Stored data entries
_ _ _ _
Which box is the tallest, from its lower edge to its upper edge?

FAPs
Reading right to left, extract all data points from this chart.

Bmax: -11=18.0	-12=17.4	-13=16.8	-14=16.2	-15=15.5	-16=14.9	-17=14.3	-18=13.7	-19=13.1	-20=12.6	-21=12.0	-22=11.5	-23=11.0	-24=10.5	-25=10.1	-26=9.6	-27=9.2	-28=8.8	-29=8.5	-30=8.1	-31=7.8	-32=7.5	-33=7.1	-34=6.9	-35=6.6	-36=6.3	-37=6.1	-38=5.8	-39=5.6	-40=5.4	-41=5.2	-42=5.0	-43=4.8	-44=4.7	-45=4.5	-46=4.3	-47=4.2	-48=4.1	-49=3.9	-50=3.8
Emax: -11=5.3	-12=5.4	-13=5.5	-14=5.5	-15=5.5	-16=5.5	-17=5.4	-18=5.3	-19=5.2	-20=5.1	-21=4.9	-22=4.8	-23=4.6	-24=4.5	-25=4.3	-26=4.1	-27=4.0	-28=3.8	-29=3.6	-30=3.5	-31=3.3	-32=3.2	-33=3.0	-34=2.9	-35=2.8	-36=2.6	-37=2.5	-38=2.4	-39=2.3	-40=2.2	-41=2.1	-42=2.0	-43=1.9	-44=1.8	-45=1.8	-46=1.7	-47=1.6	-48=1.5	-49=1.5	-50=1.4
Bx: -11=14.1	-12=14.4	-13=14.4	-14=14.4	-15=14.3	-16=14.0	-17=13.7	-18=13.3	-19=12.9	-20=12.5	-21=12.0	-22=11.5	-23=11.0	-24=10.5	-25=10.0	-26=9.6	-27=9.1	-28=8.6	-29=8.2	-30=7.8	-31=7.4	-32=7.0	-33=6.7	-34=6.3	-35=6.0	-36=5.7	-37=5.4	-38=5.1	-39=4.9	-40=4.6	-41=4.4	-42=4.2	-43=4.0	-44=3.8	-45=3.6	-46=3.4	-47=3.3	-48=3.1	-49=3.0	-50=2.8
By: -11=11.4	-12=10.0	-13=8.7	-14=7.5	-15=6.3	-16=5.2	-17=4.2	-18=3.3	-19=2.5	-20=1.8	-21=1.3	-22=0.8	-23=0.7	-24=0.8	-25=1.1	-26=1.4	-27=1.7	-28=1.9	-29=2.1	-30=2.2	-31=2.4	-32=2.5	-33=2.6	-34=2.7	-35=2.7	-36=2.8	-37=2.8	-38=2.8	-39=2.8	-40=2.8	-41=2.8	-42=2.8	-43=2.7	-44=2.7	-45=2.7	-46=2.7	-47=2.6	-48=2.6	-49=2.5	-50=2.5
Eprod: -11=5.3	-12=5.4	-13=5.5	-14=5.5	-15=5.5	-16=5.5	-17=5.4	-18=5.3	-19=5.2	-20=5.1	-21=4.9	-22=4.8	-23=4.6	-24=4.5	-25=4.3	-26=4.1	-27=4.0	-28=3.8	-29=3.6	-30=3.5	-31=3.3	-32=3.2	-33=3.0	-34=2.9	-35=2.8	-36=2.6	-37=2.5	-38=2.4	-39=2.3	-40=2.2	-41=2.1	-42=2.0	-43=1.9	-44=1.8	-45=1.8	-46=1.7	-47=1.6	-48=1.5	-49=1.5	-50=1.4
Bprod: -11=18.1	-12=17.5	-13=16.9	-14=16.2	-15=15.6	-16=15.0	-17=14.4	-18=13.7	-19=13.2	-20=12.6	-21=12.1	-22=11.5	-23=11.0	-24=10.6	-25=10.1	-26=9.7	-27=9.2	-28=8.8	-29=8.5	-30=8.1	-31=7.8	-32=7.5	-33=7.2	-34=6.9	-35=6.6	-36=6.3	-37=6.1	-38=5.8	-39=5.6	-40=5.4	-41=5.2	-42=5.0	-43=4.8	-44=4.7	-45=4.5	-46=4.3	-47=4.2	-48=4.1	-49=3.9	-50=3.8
_ _ _ _
**Task to carry out:** Can you write out every one of the entries above, word for word?

**Reply to the task:**
Which box is the tallest, from its lower edge to its upper edge?

FAPs
Reading right to left, extract all data points from this chart.

Bmax: -11=18.0	-12=17.4	-13=16.8	-14=16.2	-15=15.5	-16=14.9	-17=14.3	-18=13.7	-19=13.1	-20=12.6	-21=12.0	-22=11.5	-23=11.0	-24=10.5	-25=10.1	-26=9.6	-27=9.2	-28=8.8	-29=8.5	-30=8.1	-31=7.8	-32=7.5	-33=7.1	-34=6.9	-35=6.6	-36=6.3	-37=6.1	-38=5.8	-39=5.6	-40=5.4	-41=5.2	-42=5.0	-43=4.8	-44=4.7	-45=4.5	-46=4.3	-47=4.2	-48=4.1	-49=3.9	-50=3.8
Emax: -11=5.3	-12=5.4	-13=5.5	-14=5.5	-15=5.5	-16=5.5	-17=5.4	-18=5.3	-19=5.2	-20=5.1	-21=4.9	-22=4.8	-23=4.6	-24=4.5	-25=4.3	-26=4.1	-27=4.0	-28=3.8	-29=3.6	-30=3.5	-31=3.3	-32=3.2	-33=3.0	-34=2.9	-35=2.8	-36=2.6	-37=2.5	-38=2.4	-39=2.3	-40=2.2	-41=2.1	-42=2.0	-43=1.9	-44=1.8	-45=1.8	-46=1.7	-47=1.6	-48=1.5	-49=1.5	-50=1.4
Bx: -11=14.1	-12=14.4	-13=14.4	-14=14.4	-15=14.3	-16=14.0	-17=13.7	-18=13.3	-19=12.9	-20=12.5	-21=12.0	-22=11.5	-23=11.0	-24=10.5	-25=10.0	-26=9.6	-27=9.1	-28=8.6	-29=8.2	-30=7.8	-31=7.4	-32=7.0	-33=6.7	-34=6.3	-35=6.0	-36=5.7	-37=5.4	-38=5.1	-39=4.9	-40=4.6	-41=4.4	-42=4.2	-43=4.0	-44=3.8	-45=3.6	-46=3.4	-47=3.3	-48=3.1	-49=3.0	-50=2.8
By: -11=11.4	-12=10.0	-13=8.7	-14=7.5	-15=6.3	-16=5.2	-17=4.2	-18=3.3	-19=2.5	-20=1.8	-21=1.3	-22=0.8	-23=0.7	-24=0.8	-25=1.1	-26=1.4	-27=1.7	-28=1.9	-29=2.1	-30=2.2	-31=2.4	-32=2.5	-33=2.6	-34=2.7	-35=2.7	-36=2.8	-37=2.8	-38=2.8	-39=2.8	-40=2.8	-41=2.8	-42=2.8	-43=2.7	-44=2.7	-45=2.7	-46=2.7	-47=2.6	-48=2.6	-49=2.5	-50=2.5
Eprod: -11=5.3	-12=5.4	-13=5.5	-14=5.5	-15=5.5	-16=5.5	-17=5.4	-18=5.3	-19=5.2	-20=5.1	-21=4.9	-22=4.8	-23=4.6	-24=4.5	-25=4.3	-26=4.1	-27=4.0	-28=3.8	-29=3.6	-30=3.5	-31=3.3	-32=3.2	-33=3.0	-34=2.9	-35=2.8	-36=2.6	-37=2.5	-38=2.4	-39=2.3	-40=2.2	-41=2.1	-42=2.0	-43=1.9	-44=1.8	-45=1.8	-46=1.7	-47=1.6	-48=1.5	-49=1.5	-50=1.4
Bprod: -11=18.1	-12=17.5	-13=16.9	-14=16.2	-15=15.6	-16=15.0	-17=14.4	-18=13.7	-19=13.2	-20=12.6	-21=12.1	-22=11.5	-23=11.0	-24=10.6	-25=10.1	-26=9.7	-27=9.2	-28=8.8	-29=8.5	-30=8.1	-31=7.8	-32=7.5	-33=7.2	-34=6.9	-35=6.6	-36=6.3	-37=6.1	-38=5.8	-39=5.6	-40=5.4	-41=5.2	-42=5.0	-43=4.8	-44=4.7	-45=4.5	-46=4.3	-47=4.2	-48=4.1	-49=3.9	-50=3.8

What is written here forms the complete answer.